◆ Exercise goal
Read the material below and count the lines holding the string "just". Give that count with nothing added.

### Exercise materials ###

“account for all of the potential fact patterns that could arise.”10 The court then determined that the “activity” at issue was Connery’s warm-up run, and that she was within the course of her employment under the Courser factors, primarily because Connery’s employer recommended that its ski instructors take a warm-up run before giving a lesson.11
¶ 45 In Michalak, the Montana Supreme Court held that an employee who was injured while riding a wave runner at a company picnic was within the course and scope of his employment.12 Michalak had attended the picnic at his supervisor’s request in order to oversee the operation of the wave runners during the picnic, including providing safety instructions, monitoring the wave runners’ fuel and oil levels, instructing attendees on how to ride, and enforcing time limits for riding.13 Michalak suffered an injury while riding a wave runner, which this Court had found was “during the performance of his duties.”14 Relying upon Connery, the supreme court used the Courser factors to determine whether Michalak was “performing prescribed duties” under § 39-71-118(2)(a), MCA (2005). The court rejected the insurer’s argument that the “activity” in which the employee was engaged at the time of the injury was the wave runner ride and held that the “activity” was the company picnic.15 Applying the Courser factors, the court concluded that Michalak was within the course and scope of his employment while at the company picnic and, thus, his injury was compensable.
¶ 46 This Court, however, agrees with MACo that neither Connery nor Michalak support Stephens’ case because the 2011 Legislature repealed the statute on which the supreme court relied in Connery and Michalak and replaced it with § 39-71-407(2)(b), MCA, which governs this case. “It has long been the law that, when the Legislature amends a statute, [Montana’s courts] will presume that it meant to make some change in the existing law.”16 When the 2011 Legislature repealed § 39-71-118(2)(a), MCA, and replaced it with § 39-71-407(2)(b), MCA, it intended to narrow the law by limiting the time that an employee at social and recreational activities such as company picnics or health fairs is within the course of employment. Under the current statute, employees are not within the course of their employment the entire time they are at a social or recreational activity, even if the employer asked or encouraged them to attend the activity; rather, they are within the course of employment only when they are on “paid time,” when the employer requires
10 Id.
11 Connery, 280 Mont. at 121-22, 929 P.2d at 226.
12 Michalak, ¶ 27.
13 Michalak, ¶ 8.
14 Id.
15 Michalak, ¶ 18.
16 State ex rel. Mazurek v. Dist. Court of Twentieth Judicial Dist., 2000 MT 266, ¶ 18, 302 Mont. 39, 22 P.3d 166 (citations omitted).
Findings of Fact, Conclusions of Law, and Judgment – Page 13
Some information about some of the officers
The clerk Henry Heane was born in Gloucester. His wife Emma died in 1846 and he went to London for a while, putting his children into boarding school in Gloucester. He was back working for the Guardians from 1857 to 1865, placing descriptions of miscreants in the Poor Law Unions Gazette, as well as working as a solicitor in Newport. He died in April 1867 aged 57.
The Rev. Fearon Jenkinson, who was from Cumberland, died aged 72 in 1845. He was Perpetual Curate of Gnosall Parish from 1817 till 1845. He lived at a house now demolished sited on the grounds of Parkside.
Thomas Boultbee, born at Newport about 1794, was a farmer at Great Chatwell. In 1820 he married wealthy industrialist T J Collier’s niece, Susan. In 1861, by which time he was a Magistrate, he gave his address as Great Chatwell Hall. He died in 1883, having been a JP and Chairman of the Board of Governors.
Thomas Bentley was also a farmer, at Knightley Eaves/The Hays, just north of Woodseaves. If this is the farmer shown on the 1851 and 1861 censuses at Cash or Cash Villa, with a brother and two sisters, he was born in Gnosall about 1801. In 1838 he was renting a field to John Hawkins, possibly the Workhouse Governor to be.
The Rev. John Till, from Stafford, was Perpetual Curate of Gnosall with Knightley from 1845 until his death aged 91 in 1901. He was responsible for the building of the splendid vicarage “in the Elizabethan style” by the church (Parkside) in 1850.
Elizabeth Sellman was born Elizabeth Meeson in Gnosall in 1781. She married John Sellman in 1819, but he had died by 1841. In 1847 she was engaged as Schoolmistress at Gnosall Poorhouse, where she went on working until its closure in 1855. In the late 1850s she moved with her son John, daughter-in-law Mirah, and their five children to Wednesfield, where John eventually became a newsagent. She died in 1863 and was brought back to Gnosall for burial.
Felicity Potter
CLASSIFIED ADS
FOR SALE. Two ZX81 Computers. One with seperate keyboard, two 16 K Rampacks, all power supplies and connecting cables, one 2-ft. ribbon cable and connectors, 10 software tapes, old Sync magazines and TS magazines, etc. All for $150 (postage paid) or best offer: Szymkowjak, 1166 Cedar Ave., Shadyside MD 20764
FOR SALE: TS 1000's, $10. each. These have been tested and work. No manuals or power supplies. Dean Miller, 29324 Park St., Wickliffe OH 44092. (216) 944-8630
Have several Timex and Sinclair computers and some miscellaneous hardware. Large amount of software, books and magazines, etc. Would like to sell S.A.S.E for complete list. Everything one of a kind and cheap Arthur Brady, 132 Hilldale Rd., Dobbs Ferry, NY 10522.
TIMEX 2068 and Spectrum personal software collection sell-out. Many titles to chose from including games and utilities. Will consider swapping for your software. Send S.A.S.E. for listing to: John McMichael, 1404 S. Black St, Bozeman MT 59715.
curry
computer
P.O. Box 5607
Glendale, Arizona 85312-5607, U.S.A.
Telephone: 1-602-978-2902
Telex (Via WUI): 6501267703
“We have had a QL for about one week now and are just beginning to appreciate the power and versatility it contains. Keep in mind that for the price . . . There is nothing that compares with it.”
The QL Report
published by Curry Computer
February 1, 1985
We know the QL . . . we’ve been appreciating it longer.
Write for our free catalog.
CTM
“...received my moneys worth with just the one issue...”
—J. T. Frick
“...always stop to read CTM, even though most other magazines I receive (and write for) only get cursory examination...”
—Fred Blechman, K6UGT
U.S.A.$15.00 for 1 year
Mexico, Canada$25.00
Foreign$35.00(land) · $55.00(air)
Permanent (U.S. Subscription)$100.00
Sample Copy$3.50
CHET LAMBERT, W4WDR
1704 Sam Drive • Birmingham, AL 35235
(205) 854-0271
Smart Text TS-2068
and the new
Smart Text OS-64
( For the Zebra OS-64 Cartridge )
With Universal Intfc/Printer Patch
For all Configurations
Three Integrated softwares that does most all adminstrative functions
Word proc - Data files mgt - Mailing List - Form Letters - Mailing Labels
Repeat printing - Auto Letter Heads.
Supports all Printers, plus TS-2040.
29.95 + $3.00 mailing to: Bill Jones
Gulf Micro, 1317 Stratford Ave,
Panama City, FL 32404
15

###

◆ Output
3